→ TASK ITEM:
Which lines below contain the string "technet"? Extract each of them in full.

→ EXCERPTED DATA:
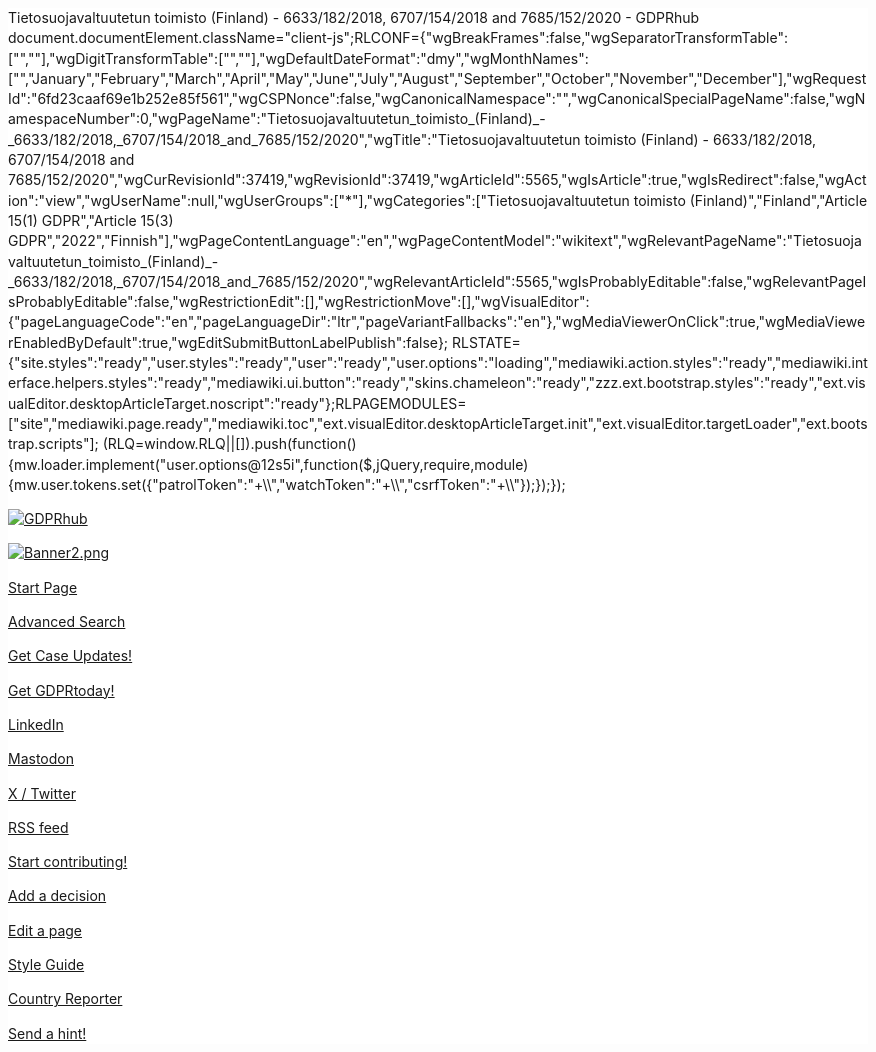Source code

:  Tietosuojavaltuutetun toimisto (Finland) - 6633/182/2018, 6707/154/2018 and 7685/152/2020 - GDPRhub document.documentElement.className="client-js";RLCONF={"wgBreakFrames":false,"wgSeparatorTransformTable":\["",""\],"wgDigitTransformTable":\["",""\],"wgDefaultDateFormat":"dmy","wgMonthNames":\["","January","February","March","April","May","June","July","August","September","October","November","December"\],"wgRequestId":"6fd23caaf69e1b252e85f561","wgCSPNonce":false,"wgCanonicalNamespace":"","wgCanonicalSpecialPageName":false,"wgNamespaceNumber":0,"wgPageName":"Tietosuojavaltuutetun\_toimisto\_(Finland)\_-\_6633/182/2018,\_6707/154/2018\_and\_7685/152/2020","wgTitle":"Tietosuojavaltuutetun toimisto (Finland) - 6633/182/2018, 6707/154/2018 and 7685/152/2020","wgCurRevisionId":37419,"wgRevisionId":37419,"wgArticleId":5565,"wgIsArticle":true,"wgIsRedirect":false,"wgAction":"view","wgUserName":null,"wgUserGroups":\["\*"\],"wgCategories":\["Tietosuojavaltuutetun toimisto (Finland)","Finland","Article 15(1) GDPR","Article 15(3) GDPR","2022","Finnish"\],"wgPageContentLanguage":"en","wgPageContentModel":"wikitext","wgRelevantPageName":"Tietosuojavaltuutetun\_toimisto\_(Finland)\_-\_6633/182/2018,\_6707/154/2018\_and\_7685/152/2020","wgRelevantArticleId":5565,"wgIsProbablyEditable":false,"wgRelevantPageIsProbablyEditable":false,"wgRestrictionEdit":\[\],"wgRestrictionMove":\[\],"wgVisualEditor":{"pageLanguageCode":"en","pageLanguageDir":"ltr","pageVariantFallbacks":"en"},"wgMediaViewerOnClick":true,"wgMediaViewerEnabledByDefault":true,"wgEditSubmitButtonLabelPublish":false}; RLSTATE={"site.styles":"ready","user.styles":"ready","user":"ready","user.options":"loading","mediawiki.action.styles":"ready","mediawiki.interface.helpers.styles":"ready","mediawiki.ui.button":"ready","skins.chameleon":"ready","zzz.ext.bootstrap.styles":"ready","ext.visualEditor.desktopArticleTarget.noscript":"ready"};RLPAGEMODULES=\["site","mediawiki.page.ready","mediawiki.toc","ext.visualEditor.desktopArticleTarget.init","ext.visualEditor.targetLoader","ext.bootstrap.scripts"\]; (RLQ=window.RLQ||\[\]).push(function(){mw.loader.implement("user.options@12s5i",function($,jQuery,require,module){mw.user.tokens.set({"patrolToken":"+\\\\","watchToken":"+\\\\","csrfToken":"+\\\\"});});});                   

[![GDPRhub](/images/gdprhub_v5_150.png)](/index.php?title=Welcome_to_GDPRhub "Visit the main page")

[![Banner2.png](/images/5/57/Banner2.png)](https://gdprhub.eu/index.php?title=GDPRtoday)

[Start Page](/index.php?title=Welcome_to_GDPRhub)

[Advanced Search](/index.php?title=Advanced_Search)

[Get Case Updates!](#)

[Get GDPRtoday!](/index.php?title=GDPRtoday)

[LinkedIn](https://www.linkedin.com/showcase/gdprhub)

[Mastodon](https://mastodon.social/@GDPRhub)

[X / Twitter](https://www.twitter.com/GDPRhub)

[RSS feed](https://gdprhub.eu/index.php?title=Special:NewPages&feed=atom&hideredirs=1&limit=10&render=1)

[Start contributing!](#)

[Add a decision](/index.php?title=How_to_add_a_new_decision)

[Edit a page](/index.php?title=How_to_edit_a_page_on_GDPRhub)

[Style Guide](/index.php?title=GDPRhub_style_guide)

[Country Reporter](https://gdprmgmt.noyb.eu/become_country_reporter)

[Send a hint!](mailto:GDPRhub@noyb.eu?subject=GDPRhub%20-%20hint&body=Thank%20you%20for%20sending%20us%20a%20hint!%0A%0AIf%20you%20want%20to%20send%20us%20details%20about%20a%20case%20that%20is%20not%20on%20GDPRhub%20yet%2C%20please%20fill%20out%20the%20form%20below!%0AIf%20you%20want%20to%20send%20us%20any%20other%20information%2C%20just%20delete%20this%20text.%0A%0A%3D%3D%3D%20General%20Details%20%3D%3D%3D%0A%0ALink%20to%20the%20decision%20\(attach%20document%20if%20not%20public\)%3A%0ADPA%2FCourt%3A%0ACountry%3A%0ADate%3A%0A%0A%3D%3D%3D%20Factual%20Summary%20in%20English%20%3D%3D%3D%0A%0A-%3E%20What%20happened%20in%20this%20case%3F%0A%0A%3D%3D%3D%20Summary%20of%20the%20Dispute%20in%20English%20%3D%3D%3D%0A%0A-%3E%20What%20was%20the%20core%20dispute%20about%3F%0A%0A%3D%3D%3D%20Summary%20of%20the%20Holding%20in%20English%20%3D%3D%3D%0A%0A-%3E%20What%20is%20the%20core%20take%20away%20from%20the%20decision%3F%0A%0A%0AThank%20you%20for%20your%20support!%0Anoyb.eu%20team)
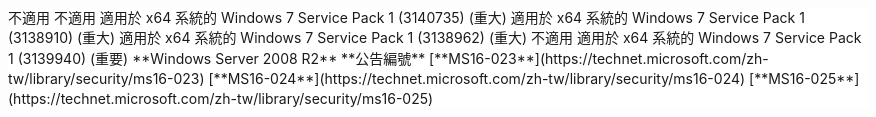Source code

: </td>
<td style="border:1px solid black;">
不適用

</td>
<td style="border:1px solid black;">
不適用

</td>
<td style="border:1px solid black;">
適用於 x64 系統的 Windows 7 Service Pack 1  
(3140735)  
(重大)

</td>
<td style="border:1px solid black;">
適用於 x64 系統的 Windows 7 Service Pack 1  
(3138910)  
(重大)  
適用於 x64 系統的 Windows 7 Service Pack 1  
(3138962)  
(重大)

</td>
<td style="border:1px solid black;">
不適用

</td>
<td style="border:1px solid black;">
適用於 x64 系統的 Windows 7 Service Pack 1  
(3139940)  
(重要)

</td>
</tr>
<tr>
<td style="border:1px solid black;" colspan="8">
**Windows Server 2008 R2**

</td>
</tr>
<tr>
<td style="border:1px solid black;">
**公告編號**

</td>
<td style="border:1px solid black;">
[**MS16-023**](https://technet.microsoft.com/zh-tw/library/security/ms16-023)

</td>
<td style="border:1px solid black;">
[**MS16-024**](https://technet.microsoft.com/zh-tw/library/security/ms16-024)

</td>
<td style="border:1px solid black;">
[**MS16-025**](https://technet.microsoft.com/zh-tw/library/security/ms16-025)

---

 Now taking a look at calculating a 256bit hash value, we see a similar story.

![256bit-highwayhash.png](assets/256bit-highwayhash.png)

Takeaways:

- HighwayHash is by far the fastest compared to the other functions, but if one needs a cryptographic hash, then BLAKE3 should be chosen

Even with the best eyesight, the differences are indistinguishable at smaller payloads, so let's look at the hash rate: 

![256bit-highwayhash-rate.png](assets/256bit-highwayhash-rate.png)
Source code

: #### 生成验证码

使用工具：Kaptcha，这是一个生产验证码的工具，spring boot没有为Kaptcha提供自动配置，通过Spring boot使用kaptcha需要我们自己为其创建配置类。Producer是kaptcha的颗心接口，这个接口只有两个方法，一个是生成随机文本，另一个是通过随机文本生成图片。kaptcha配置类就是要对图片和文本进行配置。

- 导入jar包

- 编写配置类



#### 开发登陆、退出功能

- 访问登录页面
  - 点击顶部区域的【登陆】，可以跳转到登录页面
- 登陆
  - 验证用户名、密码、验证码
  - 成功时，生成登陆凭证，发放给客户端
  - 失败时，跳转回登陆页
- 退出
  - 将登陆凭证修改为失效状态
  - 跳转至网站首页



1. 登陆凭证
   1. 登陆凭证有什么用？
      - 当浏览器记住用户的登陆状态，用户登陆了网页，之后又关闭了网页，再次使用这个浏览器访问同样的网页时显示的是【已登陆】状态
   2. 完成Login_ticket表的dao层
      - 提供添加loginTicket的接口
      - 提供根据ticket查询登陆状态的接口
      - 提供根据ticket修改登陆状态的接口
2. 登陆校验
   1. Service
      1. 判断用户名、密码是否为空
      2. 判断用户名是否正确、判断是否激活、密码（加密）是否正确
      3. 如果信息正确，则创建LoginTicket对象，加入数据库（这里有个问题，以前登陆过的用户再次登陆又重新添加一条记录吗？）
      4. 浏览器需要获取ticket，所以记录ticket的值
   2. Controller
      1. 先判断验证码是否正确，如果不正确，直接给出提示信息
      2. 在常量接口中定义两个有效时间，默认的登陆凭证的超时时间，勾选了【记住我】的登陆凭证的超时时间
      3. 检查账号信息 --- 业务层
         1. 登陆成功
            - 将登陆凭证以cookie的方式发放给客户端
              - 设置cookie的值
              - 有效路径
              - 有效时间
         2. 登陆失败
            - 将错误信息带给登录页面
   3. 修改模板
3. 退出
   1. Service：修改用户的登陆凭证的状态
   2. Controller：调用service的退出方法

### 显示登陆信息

→ YOUR SOLUTION:
[**MS16-023**](https://technet.microsoft.com/zh-tw/library/security/ms16-023)
[**MS16-024**](https://technet.microsoft.com/zh-tw/library/security/ms16-024)
[**MS16-025**](https://technet.microsoft.com/zh-tw/library/security/ms16-025)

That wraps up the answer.